Diagnosing the etiology of CAP in children via chest radiographs is practical in our study, since the local lesion may retain critical features of pneumonia and the lung region contains global information. The combination of global and local information contributes to diagnosing the etiology of CAP in children, which is significantly effective. It is promising for future research to extend its application to more tasks, such as the diagnosis between common viruses and coronavirus disease 2019.
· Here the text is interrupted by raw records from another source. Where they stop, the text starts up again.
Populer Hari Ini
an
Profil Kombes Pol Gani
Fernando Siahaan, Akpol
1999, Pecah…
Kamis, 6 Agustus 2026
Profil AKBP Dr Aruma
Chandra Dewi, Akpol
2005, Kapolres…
There are also some limitations in this study. Our chest radiograph was the first chest radiograph of the patient admitted to the hospital. The patient had already had fever, cough, and other clinical manifestations before admission, so it is uncertain if the patient had pneumonia for several days when the chest radiograph was collected and the prognosis of the patient was not tracked further. Secondly, this study only limited pneumonia to three categories, which did not involve tuberculosis or fungal pneumonia, and did not make a more specific classification of bacterial or viral pneumonia. Finally, the clinical indicators we collected were relatively single, and it would be more meaningful if procalcitonin or percentage of neutrophils were added.

Conclusion

This study provides a deep learning-based etiological prediction technology for community-acquired pneumonia, which can realize the early diagnosis of CAP in children in a non-invasive and rapid manner, and is of great significance for guiding clinical medication and reducing the mortality rate of childhood pneumonia.